Les autorités locales saluent déjà l’initiative. « L’énergie de ces jeunes est un levier pour accélérer nos programmes d’amélioration des collèges », confie un inspecteur départemental qui a suivi le sommet en ligne.
Au-delà du symbole, l’organisation de clubs d’ambassadeurs de l’éducation des filles pourrait devenir un outil pérenne d’implication citoyenne, encouragé par la mise en réseau des participants de Dakar via plateformes sociales.
Lucia résume l’état d’esprit collectif : « On repart avec des contacts, des idées et surtout la certitude que chaque voix compte. »

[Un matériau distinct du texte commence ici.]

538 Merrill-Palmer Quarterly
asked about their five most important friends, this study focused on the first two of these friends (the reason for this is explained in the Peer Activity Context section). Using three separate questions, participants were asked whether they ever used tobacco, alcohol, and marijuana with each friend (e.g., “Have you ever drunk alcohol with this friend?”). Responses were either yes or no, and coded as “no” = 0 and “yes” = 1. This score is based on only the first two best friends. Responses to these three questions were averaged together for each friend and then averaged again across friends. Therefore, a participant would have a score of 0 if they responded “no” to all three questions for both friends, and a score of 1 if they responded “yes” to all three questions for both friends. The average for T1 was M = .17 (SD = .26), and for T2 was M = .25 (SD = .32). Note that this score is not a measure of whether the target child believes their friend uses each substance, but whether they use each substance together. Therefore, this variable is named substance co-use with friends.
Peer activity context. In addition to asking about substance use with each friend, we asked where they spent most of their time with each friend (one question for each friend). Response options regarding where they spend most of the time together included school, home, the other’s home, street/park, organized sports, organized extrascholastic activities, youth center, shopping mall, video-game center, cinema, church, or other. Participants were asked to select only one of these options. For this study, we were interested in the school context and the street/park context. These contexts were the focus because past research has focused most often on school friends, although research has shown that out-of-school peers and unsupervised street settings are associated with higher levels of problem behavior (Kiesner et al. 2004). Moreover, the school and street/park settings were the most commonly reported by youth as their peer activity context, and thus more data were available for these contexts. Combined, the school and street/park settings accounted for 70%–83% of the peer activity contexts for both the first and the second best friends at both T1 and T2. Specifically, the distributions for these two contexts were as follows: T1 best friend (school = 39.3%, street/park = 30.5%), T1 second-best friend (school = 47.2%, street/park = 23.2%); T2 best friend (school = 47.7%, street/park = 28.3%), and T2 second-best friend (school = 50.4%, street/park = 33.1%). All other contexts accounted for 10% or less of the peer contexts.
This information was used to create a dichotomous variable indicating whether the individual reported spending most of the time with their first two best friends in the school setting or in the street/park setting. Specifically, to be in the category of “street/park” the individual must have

Le Sommet des Filles d’Afrique Dakar 2025 s’achève donc, mais son élan se prolonge dans les cours d’écoles, les foyers et les instances décisionnelles, porté par des jeunes leaders convaincus que l’avenir se construit pupitre après pupitre.
Vers des financements ciblés
Lors de la session de clôture, plusieurs partenaires techniques ont annoncé l’ouverture de guichets dédiés à des micro-projets scolaires portés directement par les adolescentes, conditionnés à un suivi régulier et à la présentation de résultats concrets.
Cette approche, saluée par la délégation congolaise, pourrait financer l’achat de manuels, la création de bibliothèques de quartier ou l’organisation de campagnes contre le décrochage, renforçant ainsi l’impact local de l’Agenda 2030.
Dans les prochains mois, les jeunes leaders entendent partager leur expérience au sein des radios communautaires et des réseaux scolaires, afin d’inspirer d’autres filles qui, demain, rejoindront peut-être la prochaine édition du Sommet.
Le message est clair : aucune ambition ne doit rester lettre morte.